Remppis A, Scheffold T, Greten J, Haass M, Greten T, Kübler W, Katus H A
University of Heidelberg, Germany.
J Mol Cell Cardiol. 1995 Feb;27(2):793-803. doi: 10.1016/0022-2828(95)90086-1.
The marked differences in troponin T serum concentrations observed in patients with reperfused and non-reperfused myocardial infarction may be due to a perfusion dependent wash-out of an unbound fraction of cardiac troponin T. To test the release kinetics of troponin T experimentally, the isolated rat heart (Langendorff preparation) was damaged either by the calcium paradox or by no-flow ischemia. Following membrane damage by the calcium paradox troponin T (TNT) showed the same release kinetics in the coronary effluent as the cytosolic markers creatine kinase (CK) or lactate dehydrogenase (LDH). Peak levels of troponin T (282 +/- 58 micrograms/l), CK (6754 +/- 1642 U/l), and LDH (5817 +/- 1730 U/l) occurred 5 min after onset of reperfusion with calcium containing buffers and returned to 9.9%, 1.3%, and 1% of their respective peak levels within 55 min of reperfusion. During reperfusion after no-flow ischemia different release kinetics were found for cytosolic enzymes and troponin T. After 60 min of ischemia, troponin T levels in the coronary effluent increased over the entire reperfusion period of 55 min, almost doubling the 5 min value (191%). In contrast, cardiac enzymes rapidly declined to 18% (CK) and 23% (LDH) of their respective 5 min values at the end of reperfusion. Light microscopy after reperfusion with carbon black revealed a complete and homogeneous reperfusion of Langendorff hearts after no-flow ischemia. Immunoblot analysis confirmed the release of an undegraded 39 kDa troponin T molecule, both after global ischemia and the calcium paradox. These data indicate that prolonged ischemia induces a continuous liberation of cardiac troponin T, most probably from disintegrating myofibres, whereas membrane damage leads almost exclusively to leakage of a functionally unbound troponin T pool. These findings may explain the biphasic serum concentration changes of cardiac troponin T in patients with reperfused myocardial infarction.

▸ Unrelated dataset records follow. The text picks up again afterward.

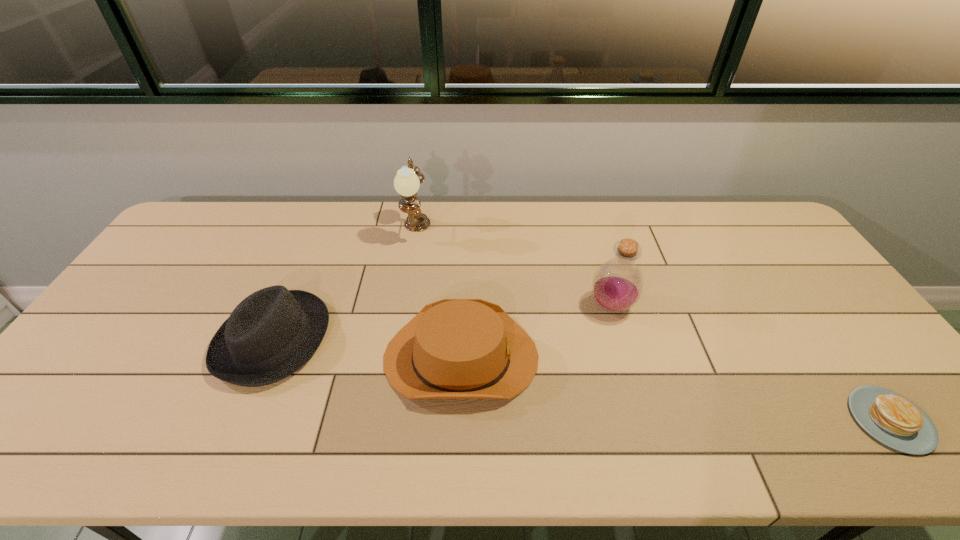
This screenshot has width=960, height=540. I want to click on the tallest object, so click(x=407, y=181).

Identify the location of oil lamp. (407, 181).

Identify the location of the fourth shortest object. The height and width of the screenshot is (540, 960). (617, 285).

This screenshot has height=540, width=960. Find the location of `bottle`. bottle is located at coordinates (617, 285).

The width and height of the screenshot is (960, 540). I want to click on fedora, so click(x=273, y=332).

In order to click on the fourth tallest object in this screenshot , I will do `click(454, 348)`.

The height and width of the screenshot is (540, 960). In order to click on the rightmost object in this screenshot , I will do `click(891, 418)`.

What are the coordinates of `pancake` in the screenshot? It's located at (891, 418).

This screenshot has width=960, height=540. What are the coordinates of `free region located on the front of the oil lamp` in the screenshot? It's located at (407, 287).

You are a GUI agent. You are given a task and a screenshot of the screen. Output one action in this format:
    pyautogui.click(x=<x>, y=<y>)
    Task: Click on the free spot located on the back of the fourth object from left to right
    This screenshot has width=960, height=540.
    Given the screenshot: What is the action you would take?
    pyautogui.click(x=586, y=218)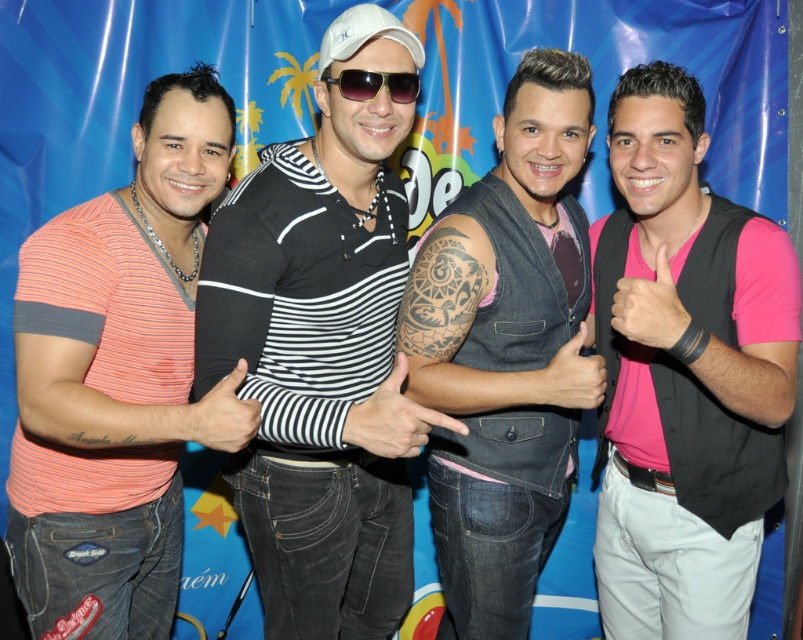
Question: Is black striped shirt at center to the left of denim vest at center from the viewer's perspective?

Choices:
 (A) yes
 (B) no

Answer: (A)

Question: Which point is closer to the camera taking this photo?

Choices:
 (A) (386, 296)
 (B) (66, 541)

Answer: (B)

Question: Is matte coral striped shirt at left to the right of sunglasses at center from the viewer's perspective?

Choices:
 (A) no
 (B) yes

Answer: (A)

Question: Is pink matte vest at right positioned behind denim vest at center?

Choices:
 (A) no
 (B) yes

Answer: (A)

Question: Which point is farther to the camera?

Choices:
 (A) (31, 470)
 (B) (337, 76)
 (C) (437, 369)
 (D) (312, 172)

Answer: (C)

Question: Which of the following is the closest to the observer?

Choices:
 (A) pink matte vest at right
 (B) sunglasses at center
 (C) matte coral striped shirt at left
 (D) denim vest at center

Answer: (C)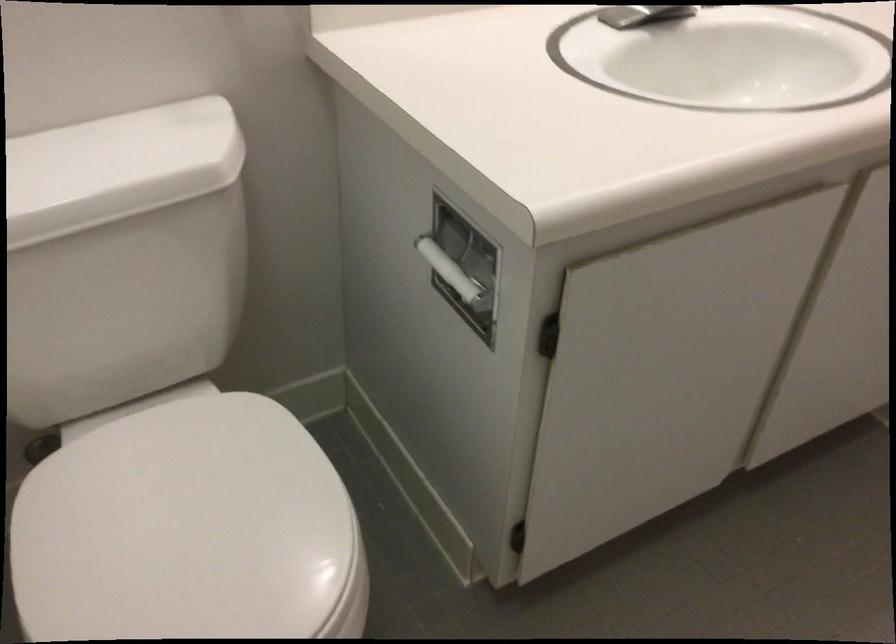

在再灌注和未再灌注的心肌梗死患者中观察到的肌钙蛋白T血清浓度的显著差异,可能是由于心脏肌钙蛋白T未结合部分的灌注依赖性清除。为了通过实验测试肌钙蛋白T的释放动力学,采用钙反常或无血流缺血损伤离体大鼠心脏(Langendorff制备)。在钙反常导致膜损伤后,肌钙蛋白T(TNT)在冠状动脉流出液中的释放动力学与胞质标志物肌酸激酶(CK)或乳酸脱氢酶(LDH)相同。用含钙缓冲液再灌注开始后5分钟,肌钙蛋白T(282±58微克/升)、CK(6754±1642单位/升)和LDH(5817±1730单位/升)达到峰值,并在再灌注55分钟内分别降至各自峰值水平的9.9%、1.3%和1%。在无血流缺血后的再灌注过程中,胞质酶和肌钙蛋白T的释放动力学不同。缺血60分钟后,冠状动脉流出液中的肌钙蛋白T水平在整个55分钟的再灌注期内持续升高,几乎使5分钟时的值增加一倍(191%)。相比之下,心脏酶在再灌注结束时迅速降至各自5分钟时值的18%(CK)和23%(LDH)。用炭黑再灌注后的光镜检查显示,无血流缺血后Langendorff心脏实现了完全且均匀的再灌注。免疫印迹分析证实,在全心缺血和钙反常后,均有未降解的39 kDa肌钙蛋白T分子释放。这些数据表明,长时间缺血会导致心脏肌钙蛋白T持续释放,很可能来自解体的肌纤维,而膜损伤几乎只会导致功能上未结合的肌钙蛋白T池泄漏。这些发现可能解释了再灌注心肌梗死患者心脏肌钙蛋白T血清浓度的双相变化。